Roman BALAIAN: “The main thing now is to shoot as many films as possible”
I met with film director Roman Balaian at the House of Cinema. Almost at once we were joined by film critic, Chairman of the National Union of Filmmakers of Ukraine Serhii Trymbach. Balaian, apparently violating the law on smoking ban, was smoking one cigarette after another, and, as usual, answered the questions in a calm and ironical manner. To be more precise, self-ironical. By all appearances (and judging by his films), he wants to start every “revision” from himself and not to blame other people. As a result, the interview turned to be a talk about who we are and what is the reason for this.
Serhii TRYMBACH: “As far as I know, a delegation came to you in 2009 – I don’t know who its members were – with a proposal to head the Union of Filmmakers of Ukraine. You would have been elected. I wanted this as well.”
“Serhii, don’t be offended, but I replied then: ‘Are you crazy? This office is humiliating for me’ (laughing). They could not believe for a long time; they thought I was trying to enhance my reputation. You know, when I am nominated for some positions at some assemblies, I come up to the outermost microphone and say: ‘I’m an idler.’”

*PROVIDED INFORMATION*
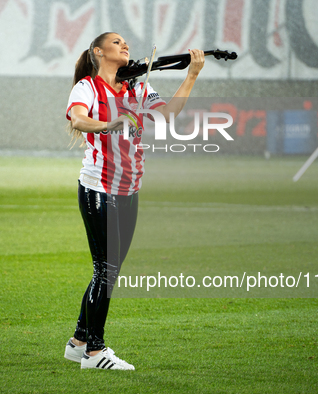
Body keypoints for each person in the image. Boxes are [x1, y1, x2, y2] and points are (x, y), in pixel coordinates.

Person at [63, 32, 205, 370]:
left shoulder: (139, 87)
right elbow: (78, 118)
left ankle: (79, 341)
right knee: (106, 269)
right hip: (99, 186)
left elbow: (166, 116)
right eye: (116, 43)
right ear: (98, 52)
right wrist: (109, 123)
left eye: (125, 42)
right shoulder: (87, 86)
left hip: (130, 188)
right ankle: (94, 353)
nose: (124, 46)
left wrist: (192, 75)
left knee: (109, 270)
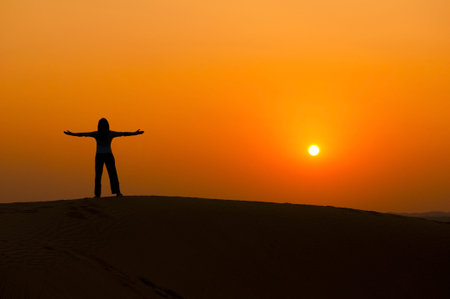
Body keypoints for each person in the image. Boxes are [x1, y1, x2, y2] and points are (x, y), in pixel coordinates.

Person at [64, 118, 144, 198]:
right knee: (108, 175)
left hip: (102, 156)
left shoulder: (102, 134)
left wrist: (135, 133)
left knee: (106, 175)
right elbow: (123, 134)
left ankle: (102, 194)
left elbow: (123, 134)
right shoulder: (102, 134)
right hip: (105, 156)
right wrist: (72, 134)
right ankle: (112, 193)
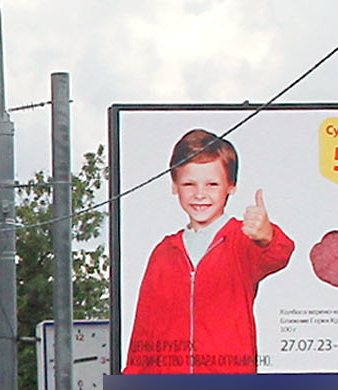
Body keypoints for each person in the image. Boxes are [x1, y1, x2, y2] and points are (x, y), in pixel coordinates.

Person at [123, 130, 295, 374]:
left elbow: (279, 254)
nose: (200, 194)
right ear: (175, 187)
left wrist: (267, 235)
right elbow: (144, 329)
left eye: (212, 184)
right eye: (189, 184)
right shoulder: (164, 252)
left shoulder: (242, 239)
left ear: (231, 186)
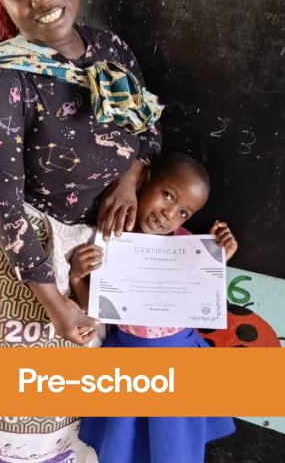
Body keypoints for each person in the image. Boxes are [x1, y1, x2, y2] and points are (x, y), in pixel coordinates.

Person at [0, 0, 162, 463]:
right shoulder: (2, 80)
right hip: (22, 266)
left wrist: (131, 179)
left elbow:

*PROBLEM A*
In the Roman Balaian interview, what position does Serhii Trymbach hold?
*PROBLEM B*
Retype the part of the Roman Balaian interview that opens with the words containing "I met with film" and closes with "reason for this.".
*PROBLEM C*
Continue the Roman Balaian interview from the point where it stops.
The entries have no role in this work.

*REPLY A*
Chairman of the National Union of Filmmakers of Ukraine.

*REPLY B*
I met with film director Roman Balaian at the House of Cinema. Almost at once we were joined by film critic, Chairman of the National Union of Filmmakers of Ukraine Serhii Trymbach. Balaian, apparently violating the law on smoking ban, was smoking one cigarette after another, and, as usual, answered the questions in a calm and ironical manner. To be more precise, self-ironical. By all appearances (and judging by his films), he wants to start every “revision” from himself and not to blame other people. As a result, the interview turned to be a talk about who we are and what is the reason for this.

*REPLY C*
S.T.: “You have said many times in interviews and in private conversations that you don’t like to work. But I heard Bohdan Stupka say something different: ‘Work, work, until you die’ (a phrase from Ivan Franko’s work). Apparently, it is not about you, isn’t it? So, Oleg Yankovsky’s hero in Flying in Dreams and in Reality is your alter ego, a character which is between works rather than working. I think that playing an unbusinesslike type is one of your roles in life. Is that so?”
“I rest between the films I shoot once in five years. Sometimes it is hard to make ends meet, but lately these five-year-long periods have been okay. In 1979 I lost this ego of a film director. Since then I have been a normal person. I have found my niche. I have never felt envious, I felt only ‘white envy’ to several world directors – this is a different thing. But meetings with friends are more important for me than any work.”
Viktor HLON: “Have you seen the Russian film Geographer Drank His Globe Away, which is often compared with Flying…?”
S.T.: “It uses quotations from Flying.”
“There are similar scenes. After all, apart from misery and unsettled life of a person, I have seen no common features. Maybe also the fact that director Veledinsky in every small episode constantly zooms in the actor – as if he is here and not here at the same time. I used this manner in my film. My cameraman regularly asked me: ‘Why do you need this close-up?’ ‘I don’t know: I simply want to.’ Geographer is a good film, it has been made in an American-like quality way. Whether I like it or not is a different thing.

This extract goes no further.